Purpose: : Rods and cones have a differential requirement for the photoreceptor tetraspanin protein, RDS (retinal degeneration slow). In Rod-dominant mouse retinas (wild-type, WT), rods without RDS fail to form outer segments (OSs) and undergo degeneration while in cone-dominant Nrl^-/- retinas, cones without RDS retain functional, albeit dysmorphic OSs. Tetraspanins are typically part of a large complex called the tetraspanin web and exert their function partially based on its composition. The purpose of this study was to determine whether differences exist in the RDS tetraspanin web in rod-dominant vs. cone-dominant retinas.

Methods: : To study differences in RDS protein partner binding in rod- vs. cone-dominant retinas, we took a multi-pronged approach. First, immunoprecipitation/Western blotting were used to determine whether known RDS binding partners in rods (WT) also bind RDS in Nrl^-/- retinas. Second, RDS complexes were immunoprecipitated from metabolically radiolabeled [³⁵S] WT and Nrl^-/- retinas and patterns of RDS binding partners were examined. Third, RDS protein complexes were affinity purified from WT and Nrl^-/- retinas in order to isolate binding partners using 2D liquid chromatography tandem MS (2D-LC-LC-MS-MS).

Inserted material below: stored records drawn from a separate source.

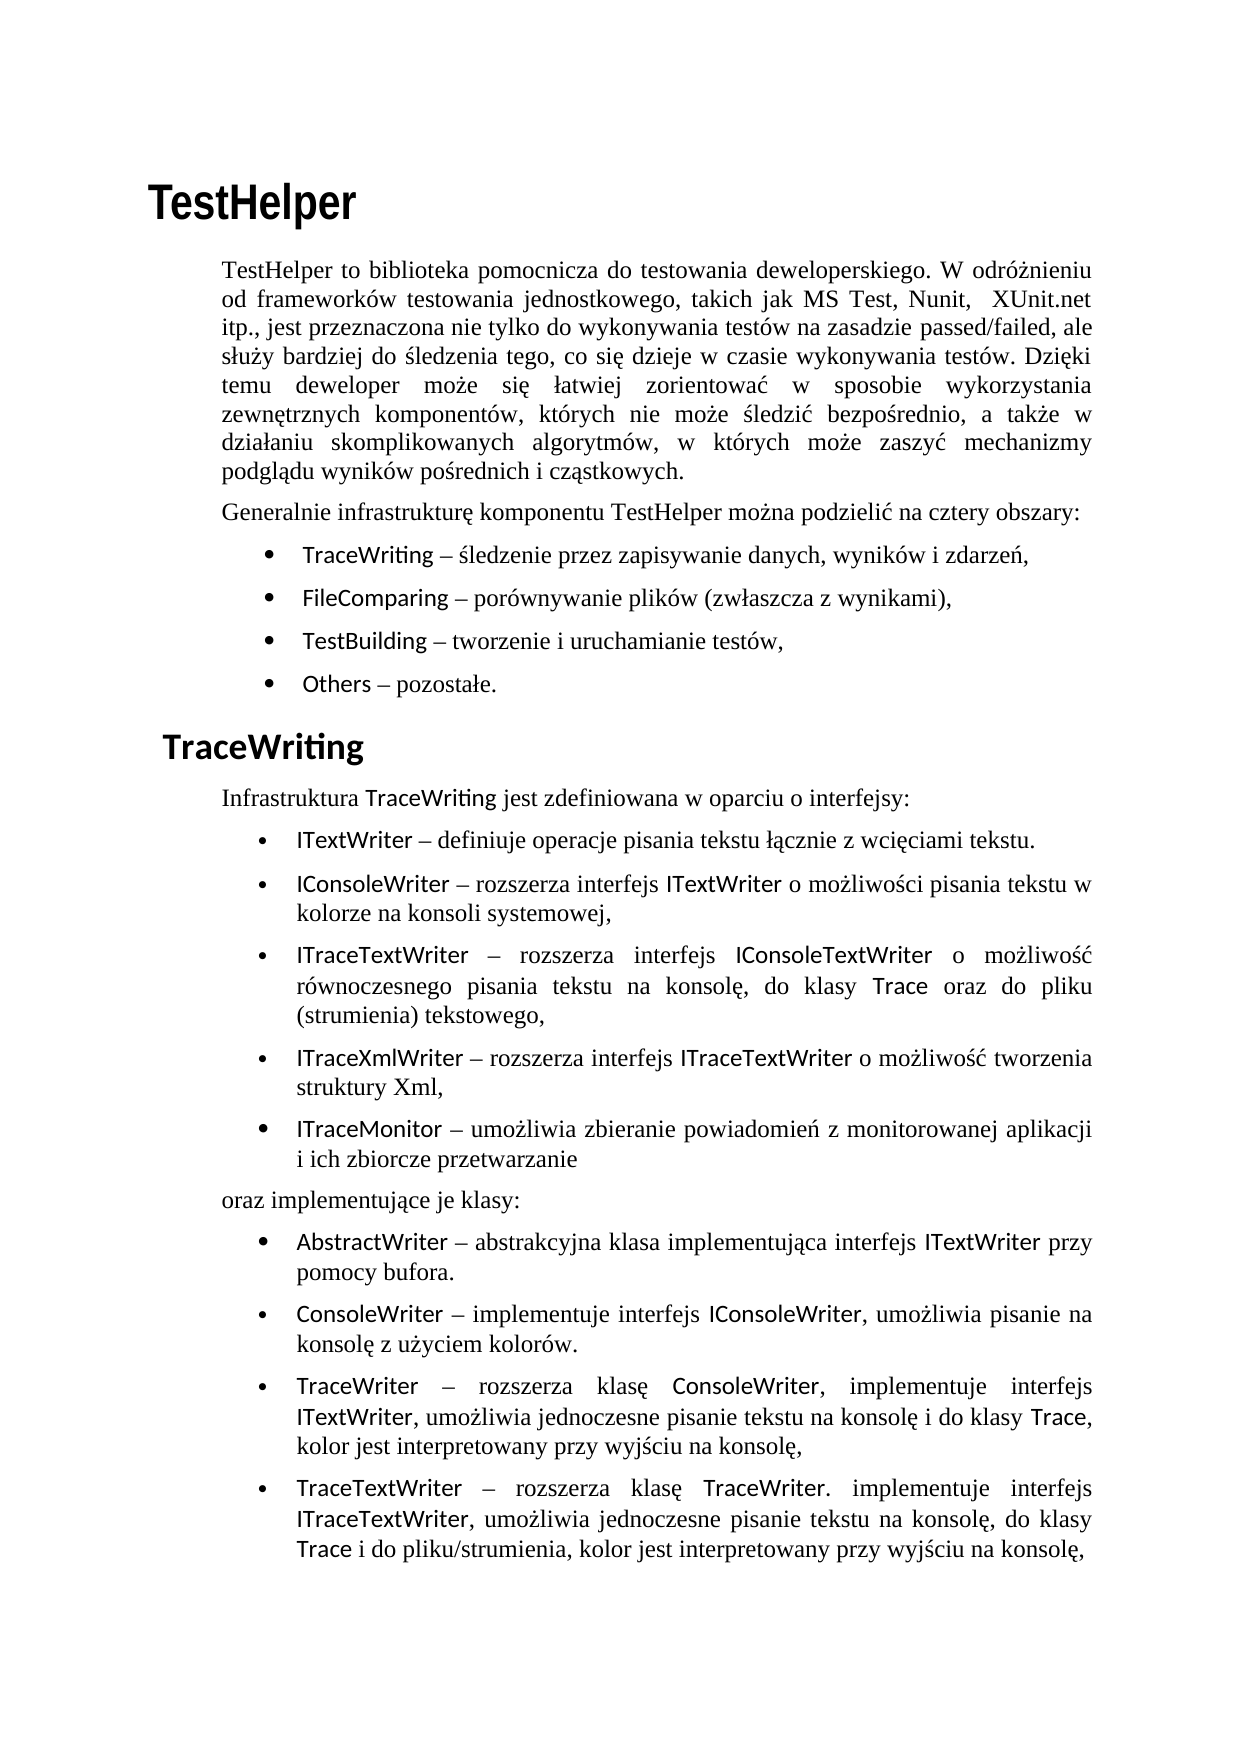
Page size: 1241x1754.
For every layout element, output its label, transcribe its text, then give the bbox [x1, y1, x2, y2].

subtitle TraceWriting [162, 723, 1093, 769]
text Infrastruktura TraceWriting jest zdefiniowana w oparciu o interfejsy: [221, 782, 1093, 812]
list ITextWriter – definiuje operacje pisania tekstu łącznie z wcięciami tekstu. [259, 825, 1093, 855]
list ITraceXmlWriter – rozszerza interfejs ITraceTextWriter o możliwość tworzenia struktury Xml, [259, 1042, 1093, 1101]
subtitle TestHelper [148, 173, 1093, 230]
list IConsoleWriter – rozszerza interfejs ITextWriter o możliwości pisania tekstu w kolorze na konsoli systemowej, [259, 868, 1093, 927]
list ConsoleWriter – implementuje interfejs IConsoleWriter, umożliwia pisanie na konsolę z użyciem kolorów. [259, 1298, 1093, 1358]
text TestHelper to biblioteka pomocnicza do testowania deweloperskiego. W odróżnieniu od frameworków testowania jednostkowego, takich jak MS Test, Nunit, XUnit.net itp., jest przeznaczona nie tylko do wykonywania testów na zasadzie passed/failed, ale służy bardziej do śledzenia tego, co się dzieje w czasie wykonywania testów. Dzięki temu deweloper może się łatwiej zorientować w sposobie wykorzystania zewnętrznych komponentów, których nie może śledzić bezpośrednio, a także w działaniu skomplikowanych algorytmów, w których może zaszyć mechanizmy podglądu wyników pośrednich i cząstkowych. [221, 255, 1093, 485]
list AbstractWriter – abstrakcyjna klasa implementująca interfejs ITextWriter przy pomocy bufora. [259, 1227, 1093, 1286]
list ITraceTextWriter – rozszerza interfejs IConsoleTextWriter o możliwość równoczesnego pisania tekstu na konsolę, do klasy Trace oraz do pliku (strumienia) tekstowego, [259, 939, 1093, 1029]
list TraceWriter – rozszerza klasę ConsoleWriter, implementuje interfejs ITextWriter, umożliwia jednoczesne pisanie tekstu na konsolę i do klasy Trace, kolor jest interpretowany przy wyjściu na konsolę, [259, 1370, 1093, 1460]
list TraceWriting – śledzenie przez zapisywanie danych, wyników i zdarzeń, [265, 539, 1093, 569]
list TraceTextWriter – rozszerza klasę TraceWriter. implementuje interfejs ITraceTextWriter, umożliwia jednoczesne pisanie tekstu na konsolę, do klasy Trace i do pliku/strumienia, kolor jest interpretowany przy wyjściu na konsolę, [259, 1472, 1093, 1564]
list FileComparing – porównywanie plików (zwłaszcza z wynikami), [265, 582, 1093, 612]
text oraz implementujące je klasy: [221, 1185, 1093, 1214]
text Generalnie infrastrukturę komponentu TestHelper można podzielić na cztery obszary: [221, 497, 1093, 526]
list ITraceMonitor – umożliwia zbieranie powiadomień z monitorowanej aplikacji i ich zbiorcze przetwarzanie [259, 1113, 1093, 1173]
list TestBuilding – tworzenie i uruchamianie testów, [265, 625, 1093, 655]
list Others – pozostałe. [265, 668, 1093, 698]
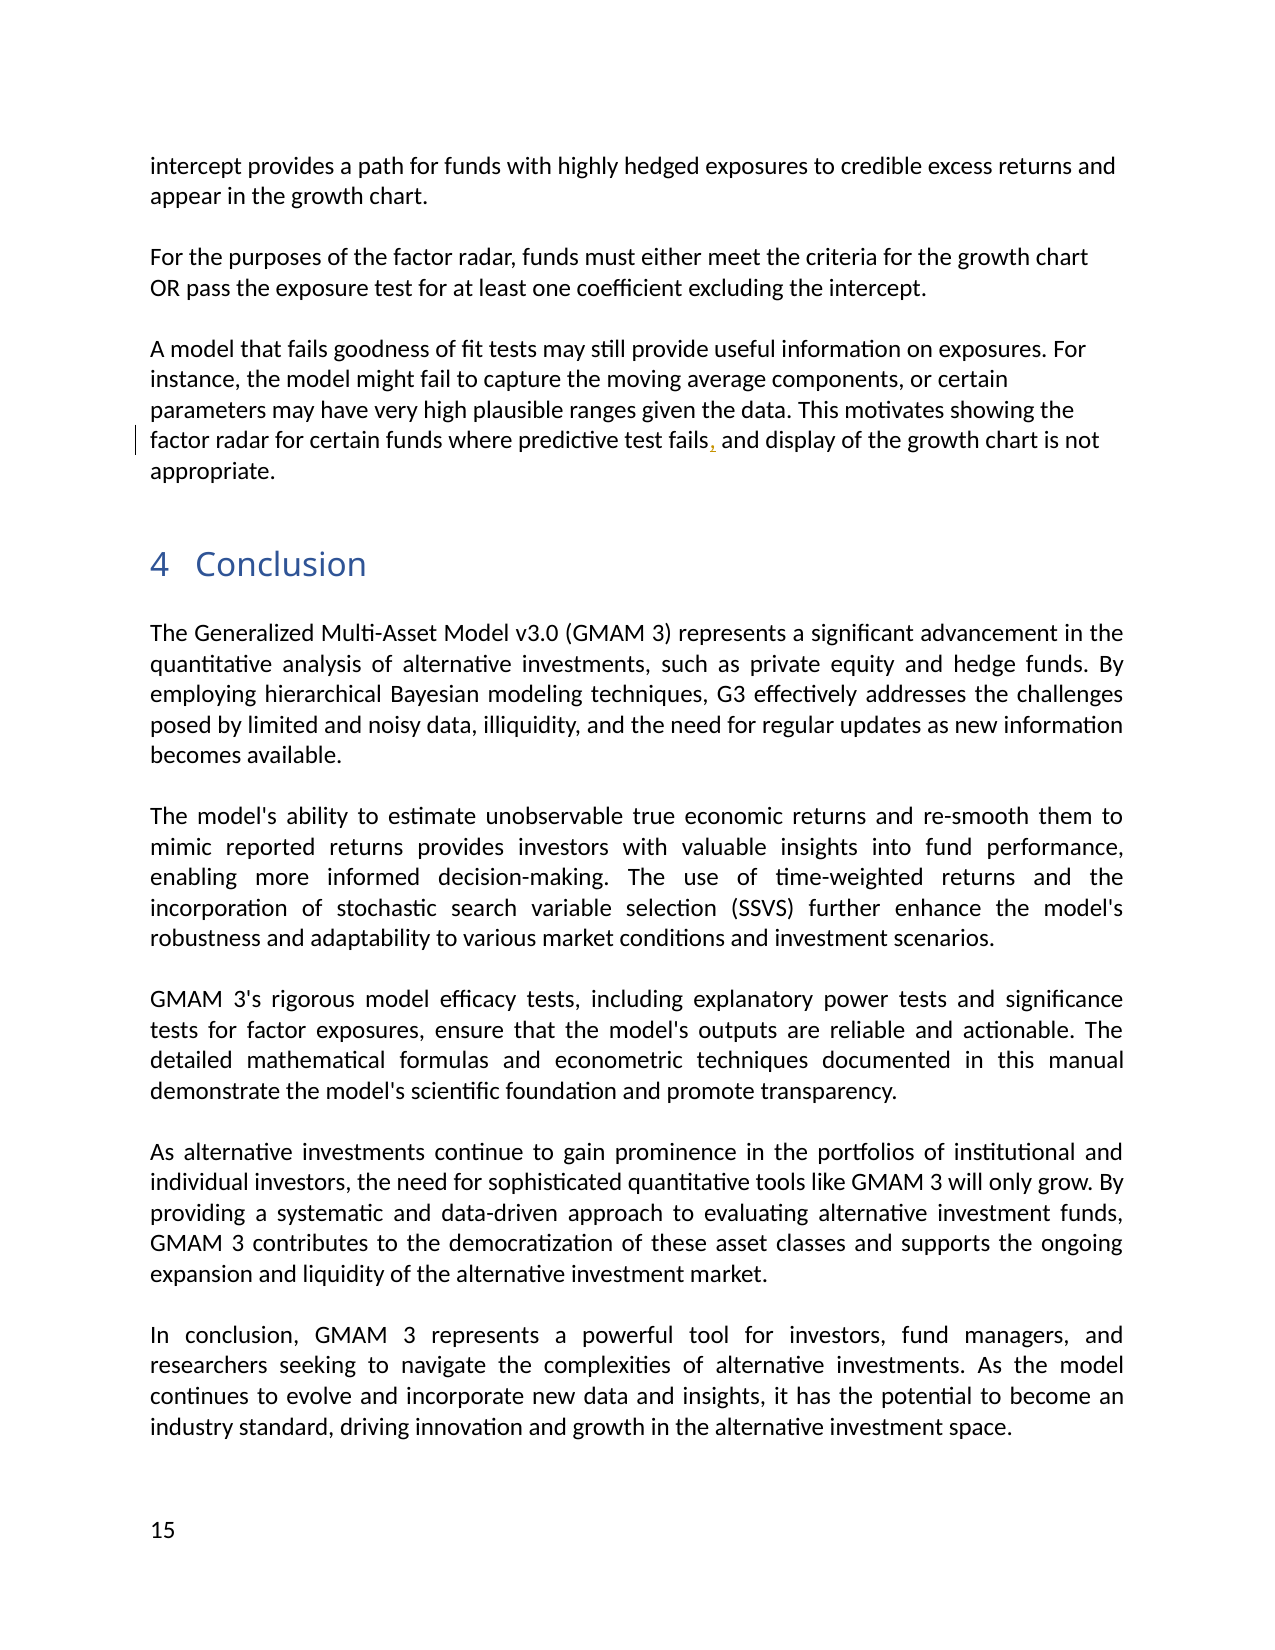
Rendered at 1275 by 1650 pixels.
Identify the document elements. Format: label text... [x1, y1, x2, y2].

Results: : First we examined interactions between RDS and the cyclic nucleotide gated channel (CNG). In rods, RDS is known to interact with the GARP subunit of CNG. In cones we did not detect any association between RDS and either subunit of cone CNG. Second, radiolabeled WT and Nrl^-/- immunoprecipitants underwent autoradiography. Distinct specific binding patterns (with the exception of the RDS band) were observed. Third, after optimizing affinity purification and one-shot 2D-LC-LC-MS-MS protocols on WT retinas, RDS binding partners are being identified in WT and Nrl^-/- retinas (pending).

Conclusions: : Our results suggest that the RDS tetraspanin web may have a different protein composition in rod-dominant vs. cone-dominant retinas and that these differences in binding partners may underlie the divergences in the role of RDS in the two photoreceptor types. These results enhance our understanding of the role of RDS, and further our knowledge of the inherent differences in rod vs. cone OS biogenesis.